• WHAT YOU ARE ASKED TO DO
Report back each line of the records that contains the string "made".

(Page images and extracted text)
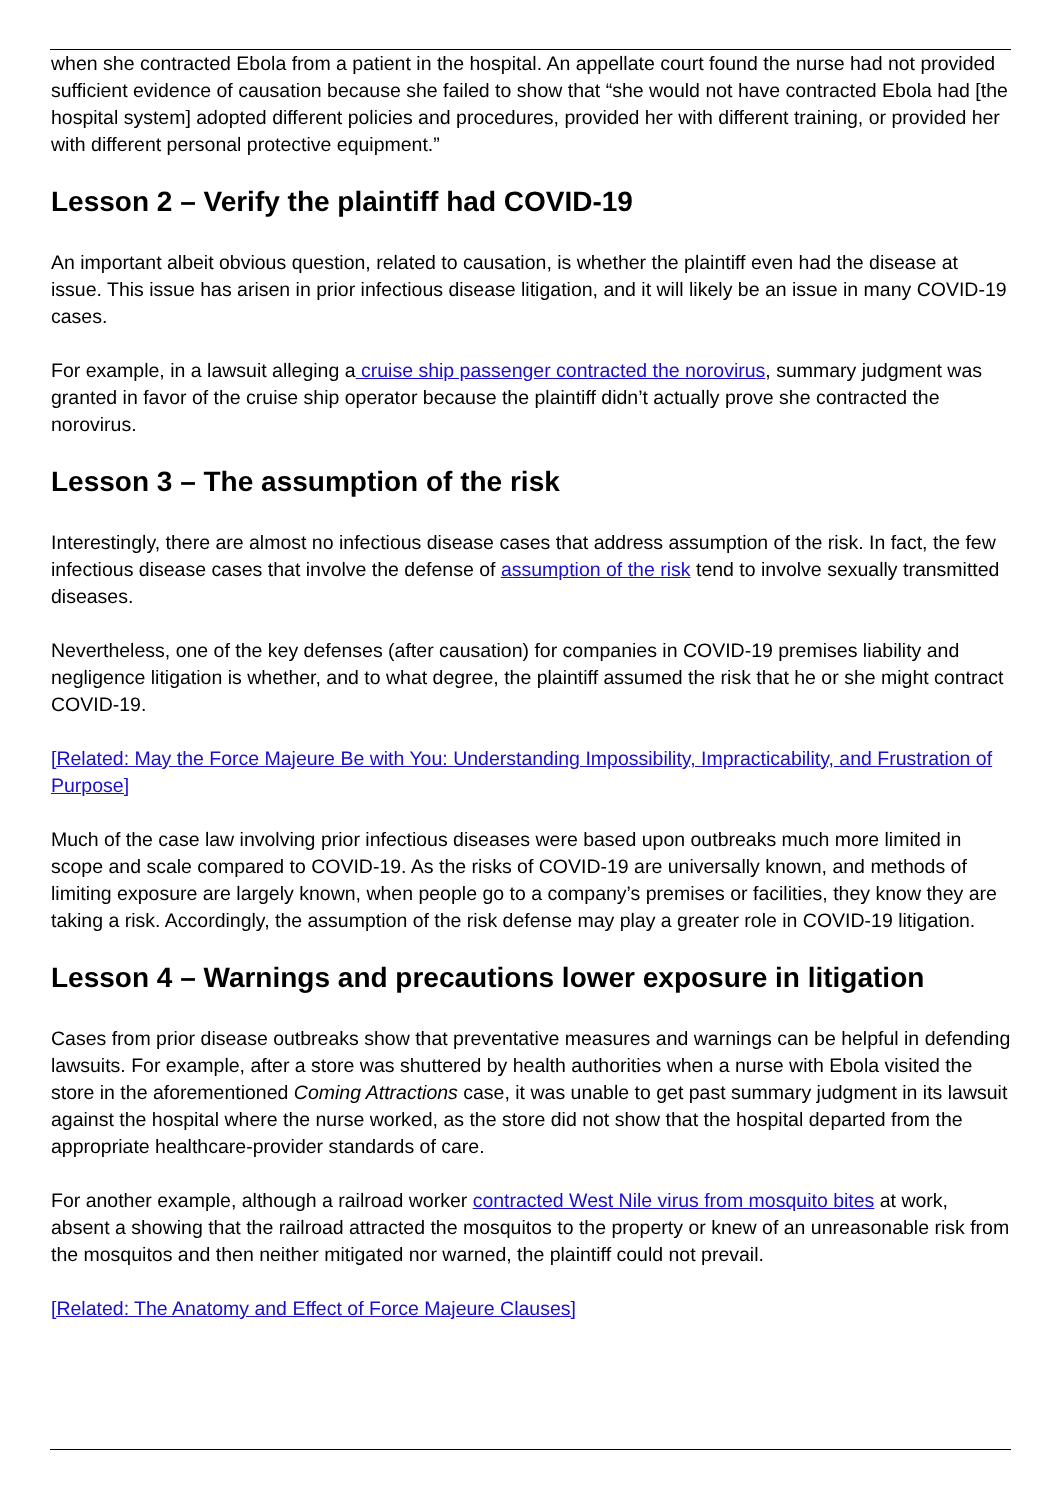when she contracted Ebola from a patient in the hospital. An appellate court found the nurse had not provided sufficient evidence of causation because she failed to show that “she would not have contracted Ebola had [the hospital system] adopted different policies and procedures, provided her with different training, or provided her with different personal protective equipment.”
Lesson 2 – Verify the plaintiff had COVID-19
An important albeit obvious question, related to causation, is whether the plaintiff even had the disease at issue. This issue has arisen in prior infectious disease litigation, and it will likely be an issue in many COVID-19 cases.
For example, in a lawsuit alleging a cruise ship passenger contracted the norovirus, summary judgment was granted in favor of the cruise ship operator because the plaintiff didn’t actually prove she contracted the norovirus.
Lesson 3 – The assumption of the risk
Interestingly, there are almost no infectious disease cases that address assumption of the risk. In fact, the few infectious disease cases that involve the defense of assumption of the risk tend to involve sexually transmitted diseases.
Nevertheless, one of the key defenses (after causation) for companies in COVID-19 premises liability and negligence litigation is whether, and to what degree, the plaintiff assumed the risk that he or she might contract COVID-19.
[Related: May the Force Majeure Be with You: Understanding Impossibility, Impracticability, and Frustration of Purpose]
Much of the case law involving prior infectious diseases were based upon outbreaks much more limited in scope and scale compared to COVID-19. As the risks of COVID-19 are universally known, and methods of limiting exposure are largely known, when people go to a company’s premises or facilities, they know they are taking a risk. Accordingly, the assumption of the risk defense may play a greater role in COVID-19 litigation.
Lesson 4 – Warnings and precautions lower exposure in litigation
Cases from prior disease outbreaks show that preventative measures and warnings can be helpful in defending lawsuits. For example, after a store was shuttered by health authorities when a nurse with Ebola visited the store in the aforementioned Coming Attractions case, it was unable to get past summary judgment in its lawsuit against the hospital where the nurse worked, as the store did not show that the hospital departed from the appropriate healthcare-provider standards of care.
For another example, although a railroad worker contracted West Nile virus from mosquito bites at work, absent a showing that the railroad attracted the mosquitos to the property or knew of an unreasonable risk from the mosquitos and then neither mitigated nor warned, the plaintiff could not prevail.
[Related: The Anatomy and Effect of Force Majeure Clauses]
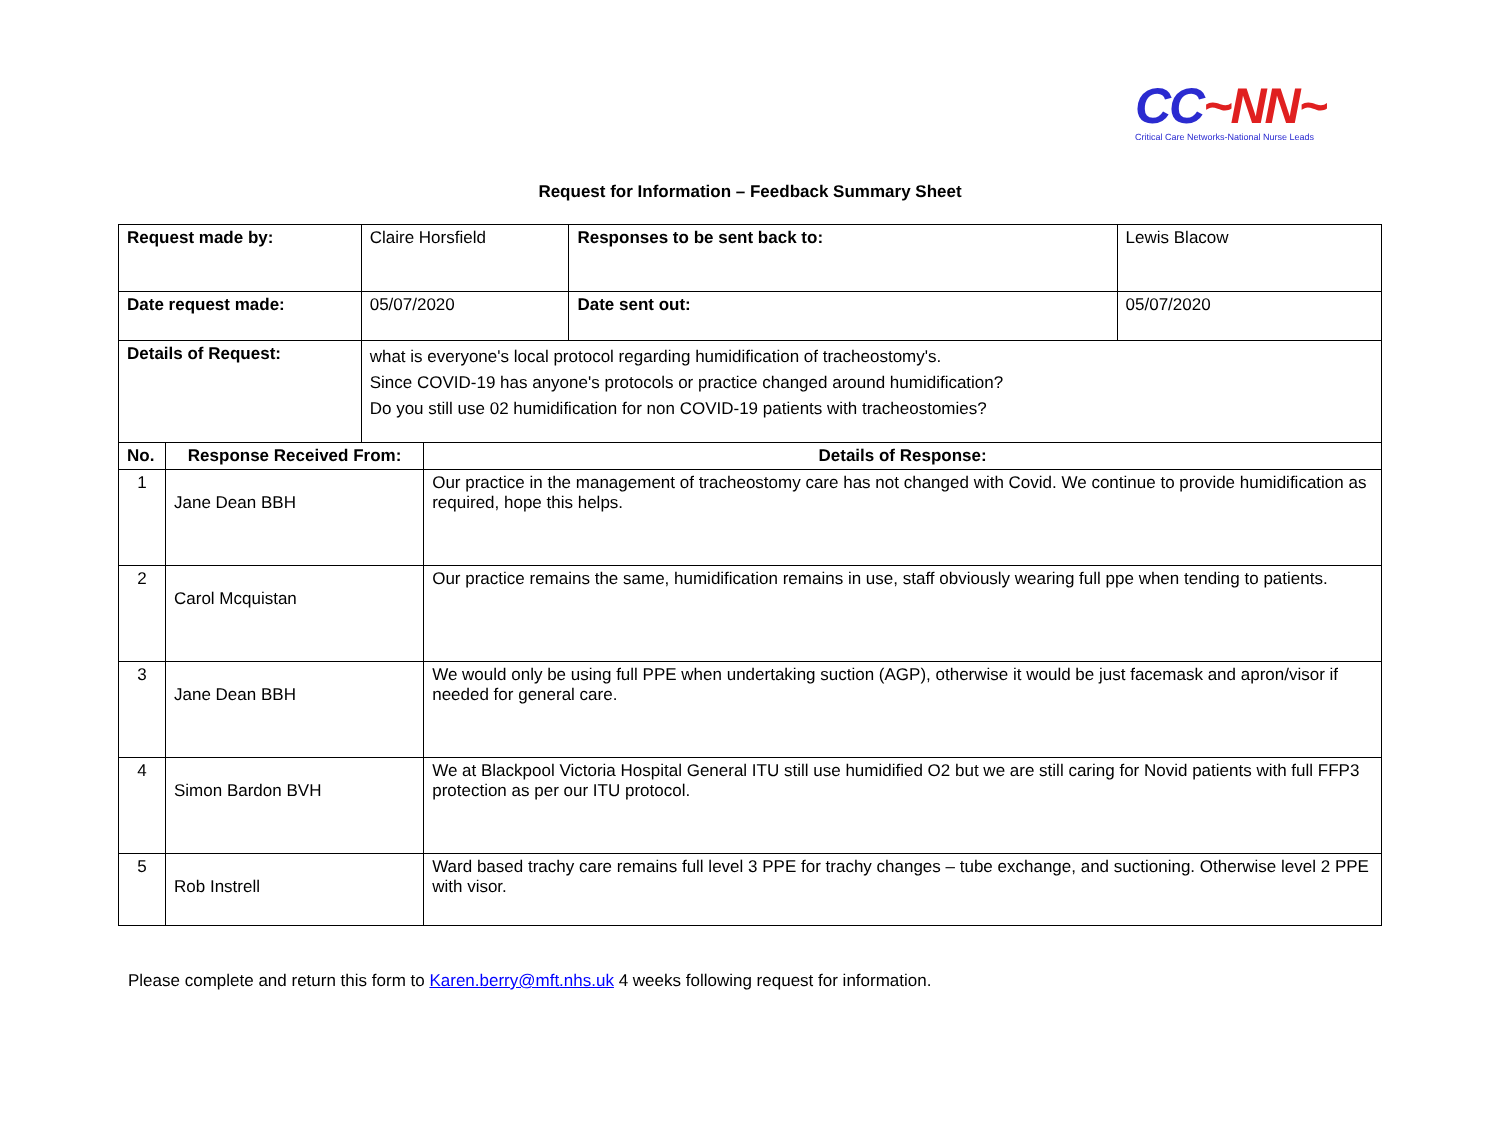CC~NN~
Critical Care Networks-National Nurse Leads
Request for Information – Feedback Summary Sheet
| Request made by: | | Claire Horsfield | | Responses to be sent back to: | Lewis Blacow |
| Date request made: | | 05/07/2020 | | Date sent out: | 05/07/2020 |
| Details of Request: | | what is everyone's local protocol regarding humidification of tracheostomy's. Since COVID-19 has anyone's protocols or practice changed around humidification? Do you still use 02 humidification for non COVID-19 patients with tracheostomies? | | | |
| No. | Response Received From: | | Details of Response: | | |
| 1 | Jane Dean BBH | | Our practice in the management of tracheostomy care has not changed with Covid. We continue to provide humidification as required, hope this helps. | | |
| 2 | Carol Mcquistan | | Our practice remains the same, humidification remains in use, staff obviously wearing full ppe when tending to patients. | | |
| 3 | Jane Dean BBH | | We would only be using full PPE when undertaking suction (AGP), otherwise it would be just facemask and apron/visor if needed for general care. | | |
| 4 | Simon Bardon BVH | | We at Blackpool Victoria Hospital General ITU still use humidified O2 but we are still caring for Novid patients with full FFP3 protection as per our ITU protocol. | | |
| 5 | Rob Instrell | | Ward based trachy care remains full level 3 PPE for trachy changes – tube exchange, and suctioning. Otherwise level 2 PPE with visor. | | |
Please complete and return this form to Karen.berry@mft.nhs.uk 4 weeks following request for information.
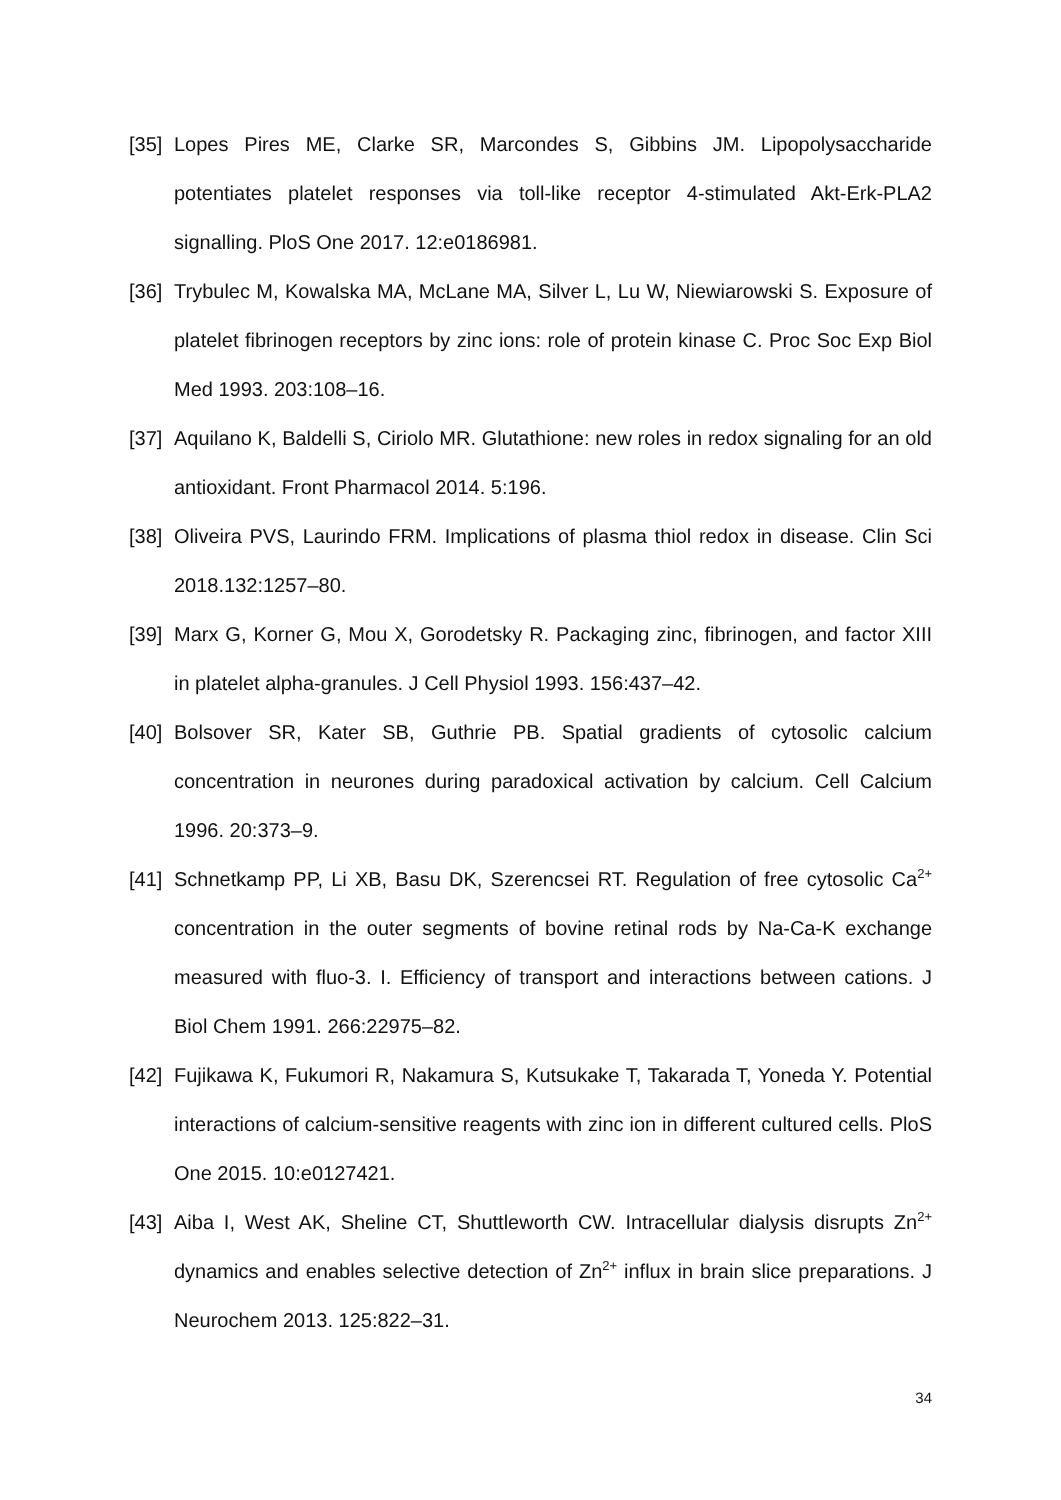[35] Lopes Pires ME, Clarke SR, Marcondes S, Gibbins JM. Lipopolysaccharide potentiates platelet responses via toll-like receptor 4-stimulated Akt-Erk-PLA2 signalling. PloS One 2017. 12:e0186981.
[36] Trybulec M, Kowalska MA, McLane MA, Silver L, Lu W, Niewiarowski S. Exposure of platelet fibrinogen receptors by zinc ions: role of protein kinase C. Proc Soc Exp Biol Med 1993. 203:108–16.
[37] Aquilano K, Baldelli S, Ciriolo MR. Glutathione: new roles in redox signaling for an old antioxidant. Front Pharmacol 2014. 5:196.
[38] Oliveira PVS, Laurindo FRM. Implications of plasma thiol redox in disease. Clin Sci 2018.132:1257–80.
[39] Marx G, Korner G, Mou X, Gorodetsky R. Packaging zinc, fibrinogen, and factor XIII in platelet alpha-granules. J Cell Physiol 1993. 156:437–42.
[40] Bolsover SR, Kater SB, Guthrie PB. Spatial gradients of cytosolic calcium concentration in neurones during paradoxical activation by calcium. Cell Calcium 1996. 20:373–9.
[41] Schnetkamp PP, Li XB, Basu DK, Szerencsei RT. Regulation of free cytosolic Ca<sup>2+</sup> concentration in the outer segments of bovine retinal rods by Na-Ca-K exchange measured with fluo-3. I. Efficiency of transport and interactions between cations. J Biol Chem 1991. 266:22975–82.
[42] Fujikawa K, Fukumori R, Nakamura S, Kutsukake T, Takarada T, Yoneda Y. Potential interactions of calcium-sensitive reagents with zinc ion in different cultured cells. PloS One 2015. 10:e0127421.
[43] Aiba I, West AK, Sheline CT, Shuttleworth CW. Intracellular dialysis disrupts Zn<sup>2+</sup> dynamics and enables selective detection of Zn<sup>2+</sup> influx in brain slice preparations. J Neurochem 2013. 125:822–31.
34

• ANSWER TO THIS TASK
| Request made by: | | Claire Horsfield | | Responses to be sent back to: | Lewis Blacow |
| Date request made: | | 05/07/2020 | | Date sent out: | 05/07/2020 |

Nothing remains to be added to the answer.